Su appello dell'imputato, la Corte d'appello di Torino, con sentenza del 29.05.2006 riduceva la pena ad anni uno di reclusione ed Euro 3000,00 di multa.
Propone ricorso per cassazione l'imputato, denunciando violazione di legge e vizio di motivazione in relazione:
- alla valorizzazione della deposizione accusatoria di GI NA nonostante il riconoscimento di un suo risentimento nei confronti del prevenuto;
- al diniego della concessione della pena alternativa del lavoro di pubblica utilità, prevista dal D.P.R. n. 309 del 1990, art. 73, comma 5 bis. DIRITTO
La doglianza sulla valorizzazione della deposizione di GI NA esprime un mero e improponibile dissenso sulla specifica e non illogica motivazione resa al riguardo dalla Corte di merito. È fondata invece la censura sul diniego della concessione della pena alternativa del lavoro di pubblica utilità. La motivazione al riguardo resa dalla Corte territoriale, infatti, si basa sulla mancanza di "adeguata prova sugli orientamenti lavorativi e l'inserimento sociale dell'imputato". Tale affermazione presuppone una sorta di onere probatorio a carico dell'imputato in ordine ai presupposti di concedibilità della sostituzione della pena, laddove appare evidente che per un sostanziale esercizio della facoltà discrezionale demandata sul punto al giudice di merito, quest'ultimo non poteva e non può esimersi dal verificare e, all'occorrenza, ricercare anche d'ufficio ogni elemento utile per la compiuta delibazione della richiesta dell'interessato, con particolare riguardo, oltre che al presupposto della condizione di tossicodipendente o assuntore di sostanze stupefacenti dell'autore del reato, alla sua capacità, idoneità e affidabilità lavorativa e sociale in relazione ai possibili utilizzi - tra i quali operare l'eventuale specifica scelta, con le indicazioni e prescrizioni conseguenti - di cui al Decreto del Ministro della Giustizia 26 marzo 2001, pubbl. in G.U. n. 80 del 5 aprile 2001.

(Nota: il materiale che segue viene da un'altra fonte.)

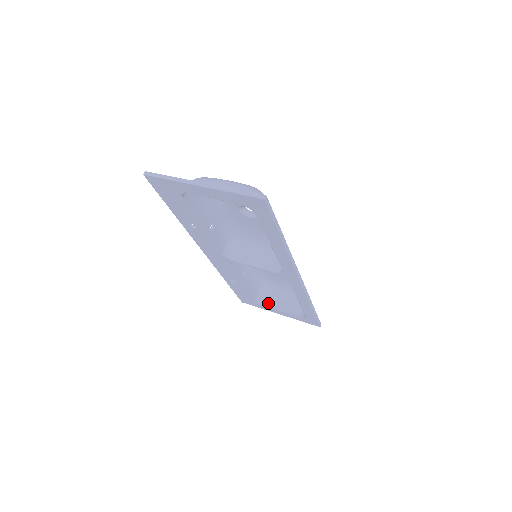
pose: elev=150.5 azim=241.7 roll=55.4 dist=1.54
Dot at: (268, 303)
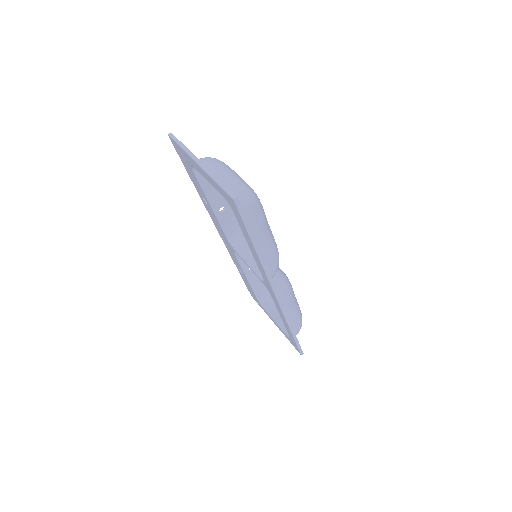
Dot at: (269, 308)
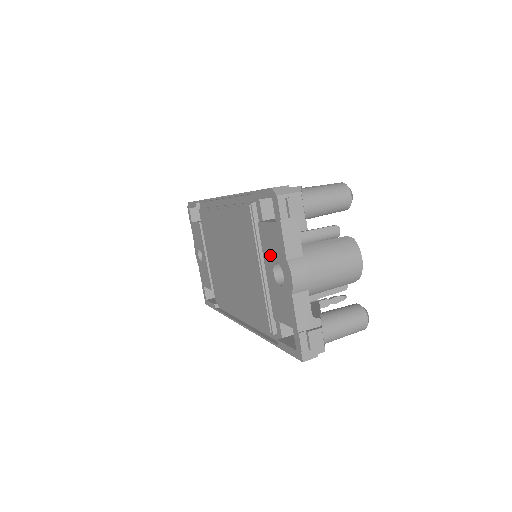
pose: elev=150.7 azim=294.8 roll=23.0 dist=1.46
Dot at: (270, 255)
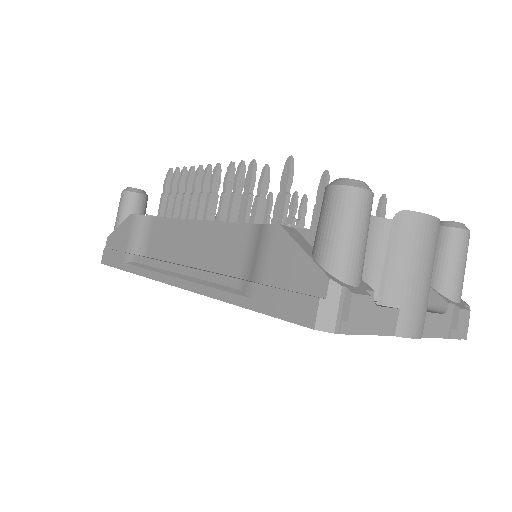
Dot at: occluded
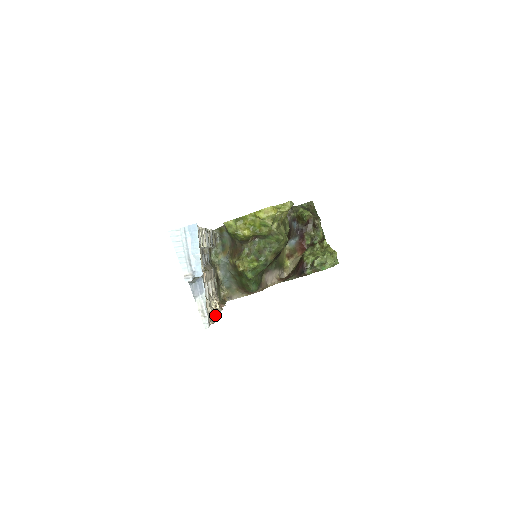
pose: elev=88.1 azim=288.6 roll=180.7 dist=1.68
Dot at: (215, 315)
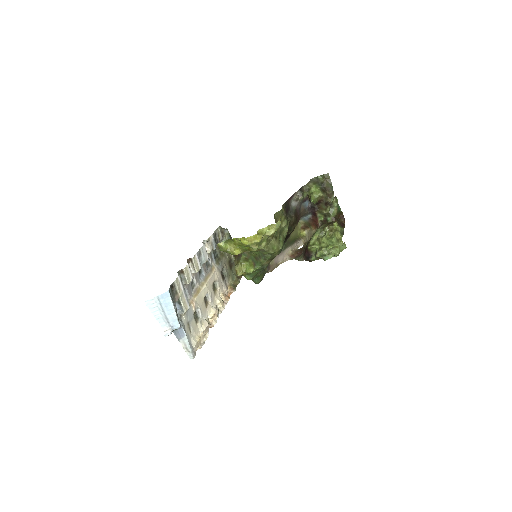
Dot at: (211, 326)
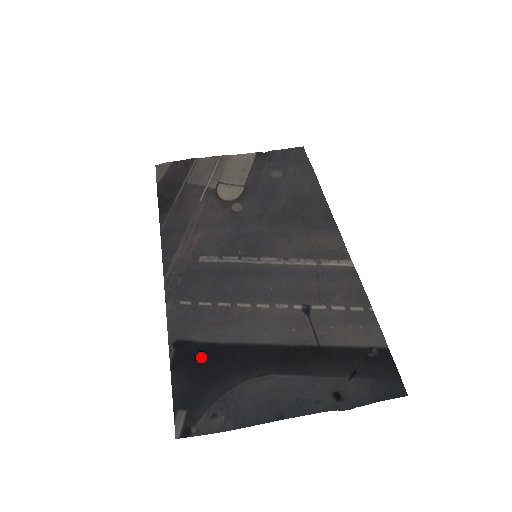
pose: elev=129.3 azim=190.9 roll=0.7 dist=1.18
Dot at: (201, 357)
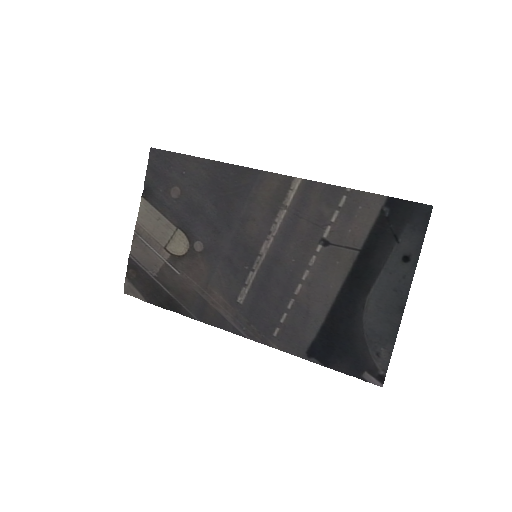
Dot at: (328, 342)
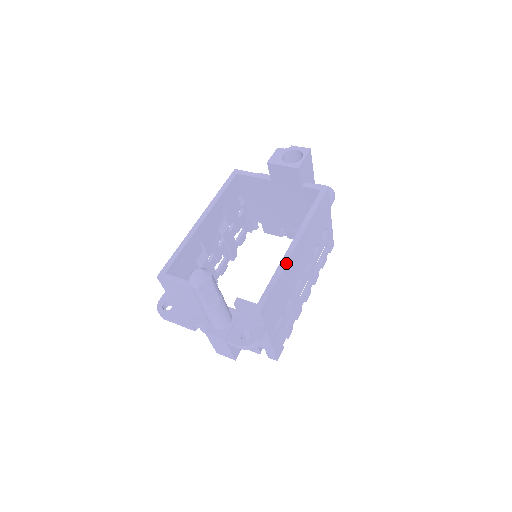
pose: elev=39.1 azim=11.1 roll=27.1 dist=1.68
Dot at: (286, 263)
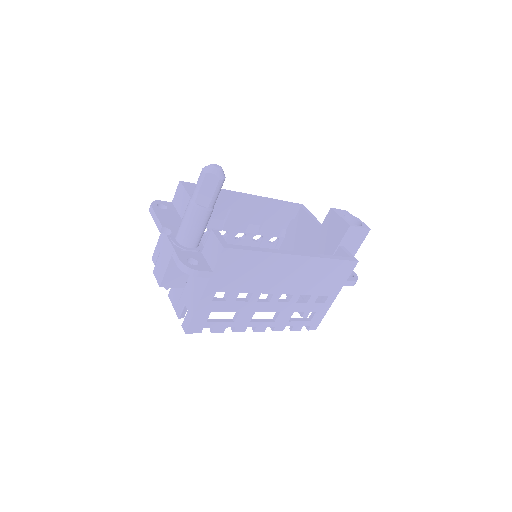
Dot at: (277, 252)
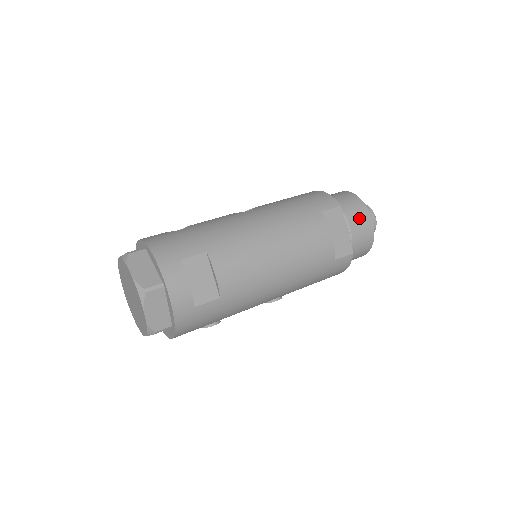
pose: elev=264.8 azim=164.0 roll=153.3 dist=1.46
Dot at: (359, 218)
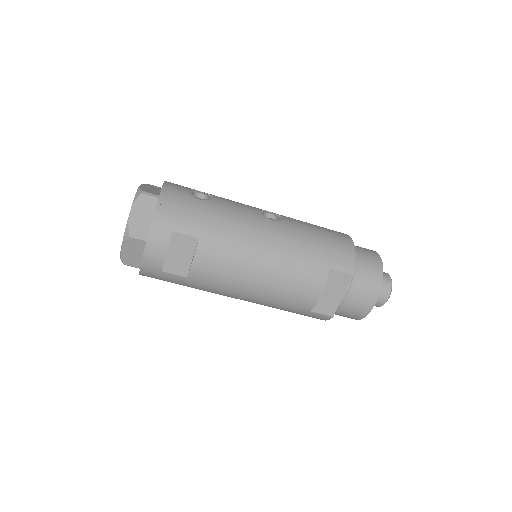
Dot at: (364, 294)
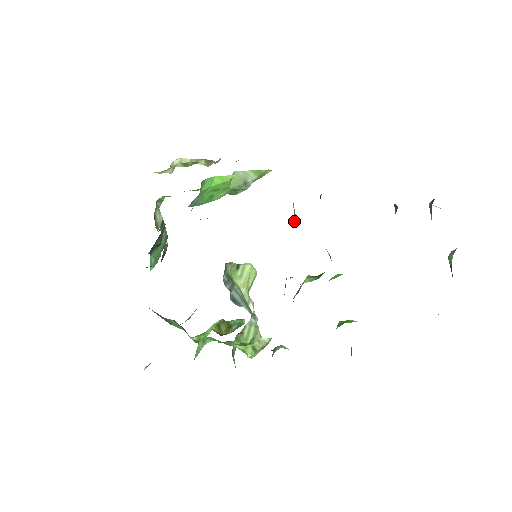
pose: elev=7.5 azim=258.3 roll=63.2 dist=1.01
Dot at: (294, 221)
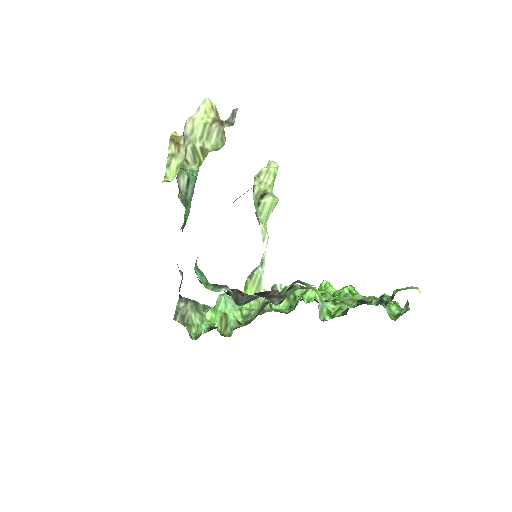
Dot at: occluded
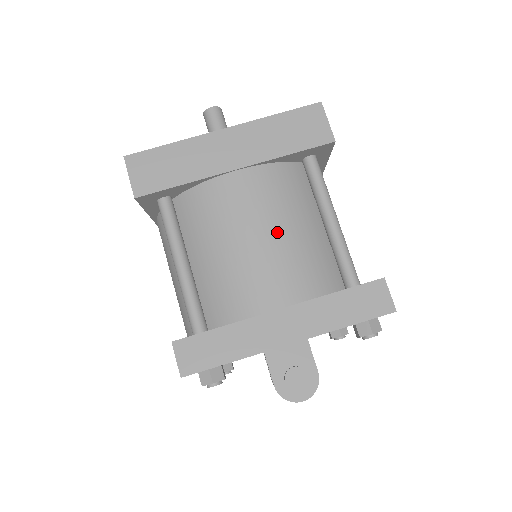
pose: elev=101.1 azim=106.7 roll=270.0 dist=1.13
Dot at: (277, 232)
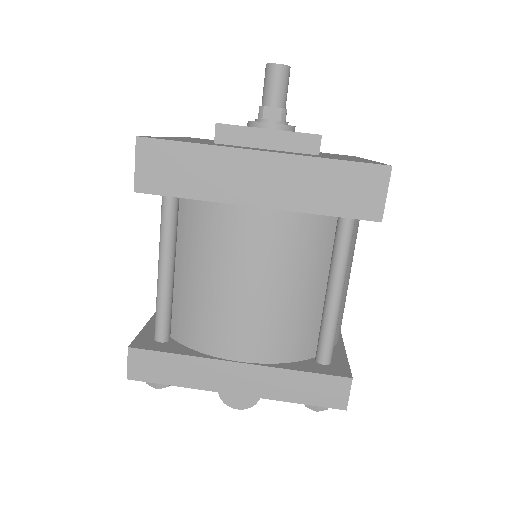
Dot at: (270, 290)
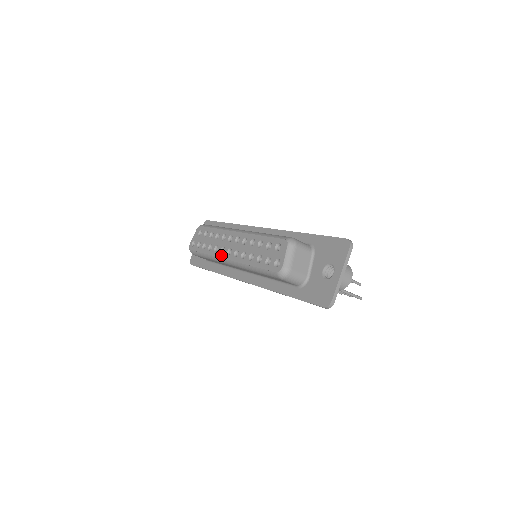
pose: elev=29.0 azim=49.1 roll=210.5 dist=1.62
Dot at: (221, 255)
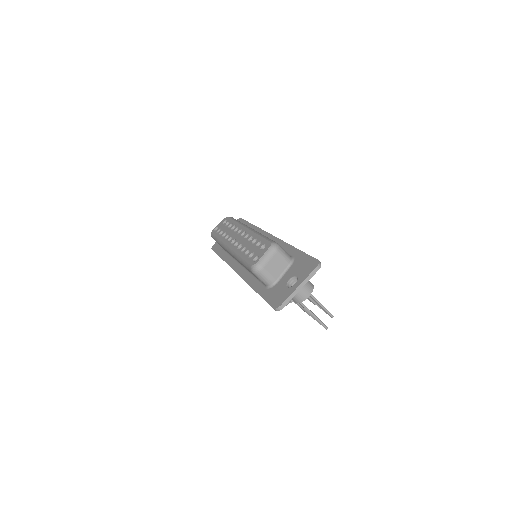
Dot at: (227, 242)
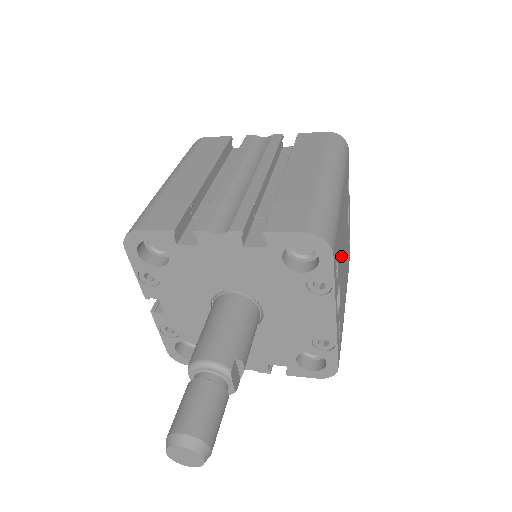
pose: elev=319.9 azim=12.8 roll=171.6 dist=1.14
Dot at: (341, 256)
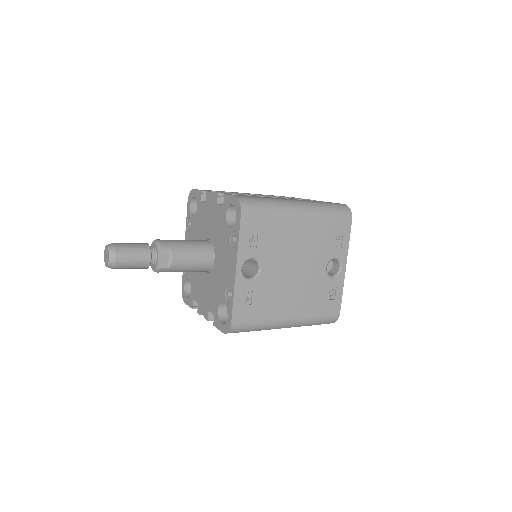
Dot at: (278, 254)
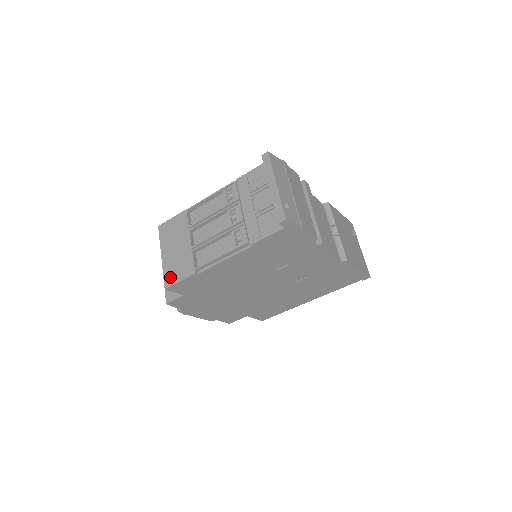
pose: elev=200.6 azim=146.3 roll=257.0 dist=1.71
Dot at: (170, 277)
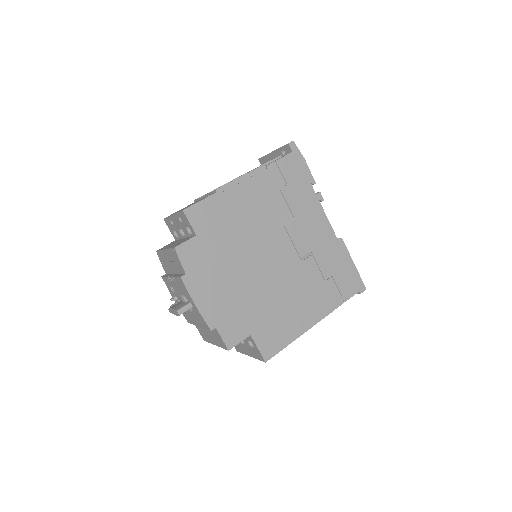
Dot at: occluded
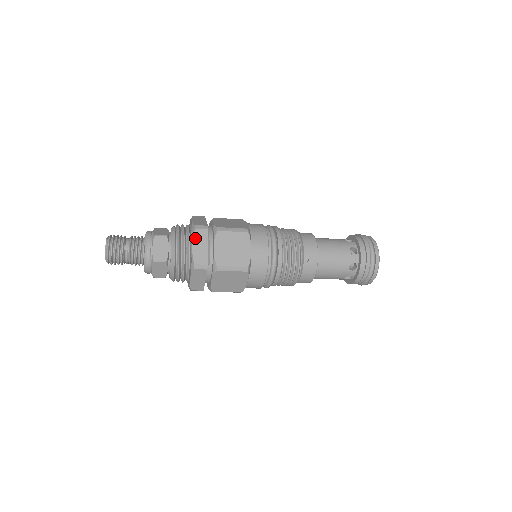
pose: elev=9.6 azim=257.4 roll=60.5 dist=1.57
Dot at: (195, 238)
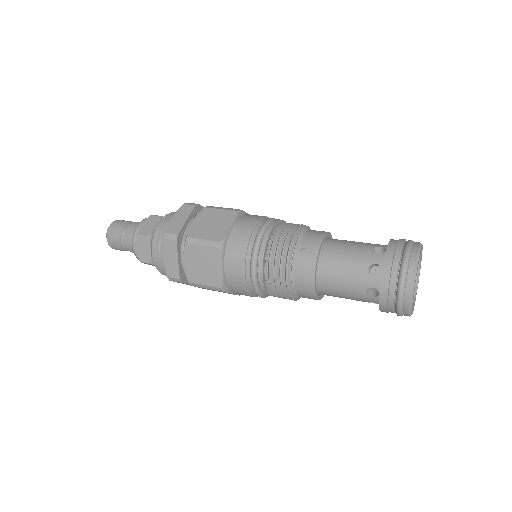
Dot at: (179, 211)
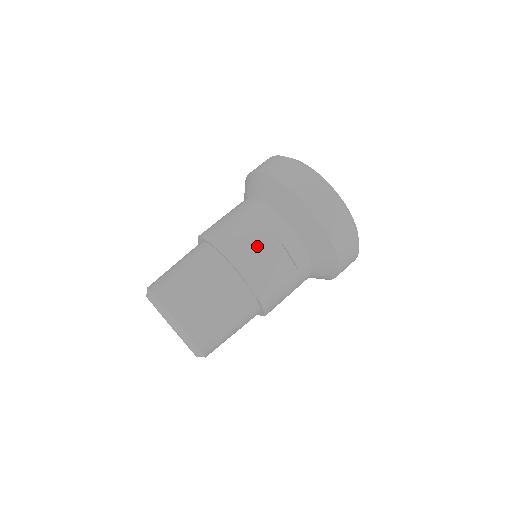
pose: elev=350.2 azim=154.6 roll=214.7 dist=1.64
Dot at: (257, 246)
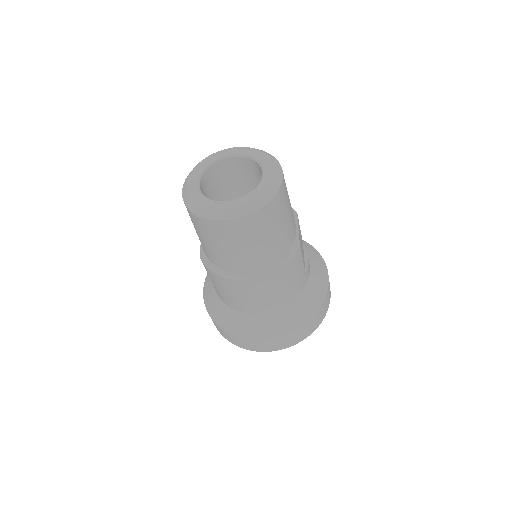
Dot at: occluded
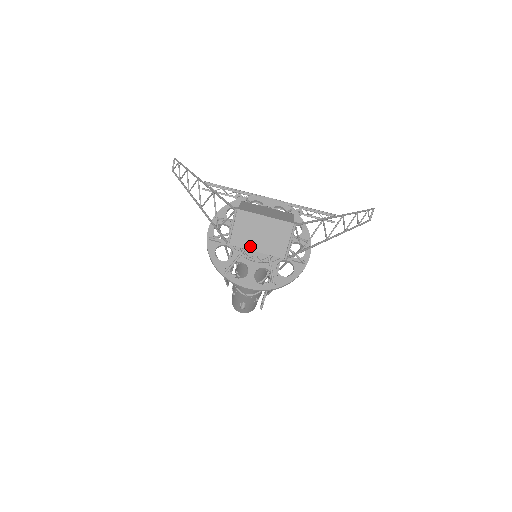
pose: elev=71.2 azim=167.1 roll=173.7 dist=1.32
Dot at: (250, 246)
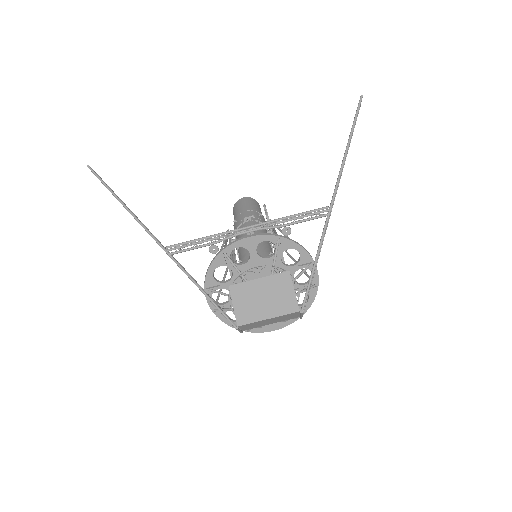
Dot at: (263, 325)
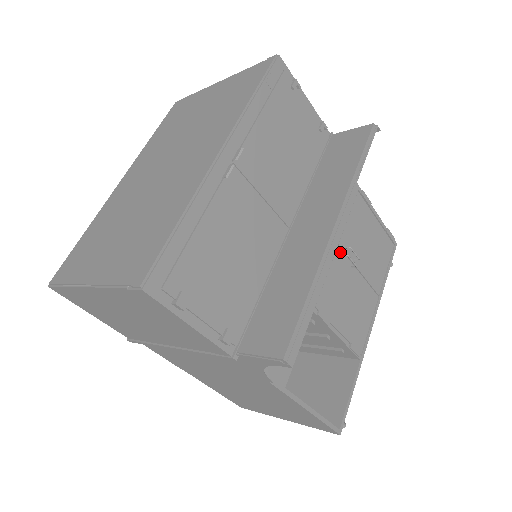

La sentenza impugnata deve, pertanto, essere annullata limitatamente alla concedibilità della pena del lavoro di pubblica utilità, con rinvio al giudice di merito, che procederà a nuovo giudizio sul punto, attenendosi ai rilievi suesposti.
P.Q.M.
Visti gli artt. 615 e 623 c.p.p., annulla la sentenza impugnata limitatamente alla concedibilità della pena del lavoro di pubblica utilità e rinvia ad altra sezione della Corte d'appello di Torino per nuovo giudizio sul punto. Rigetta nel resto il ricorso. Così deciso in Roma, il 15 aprile 2009.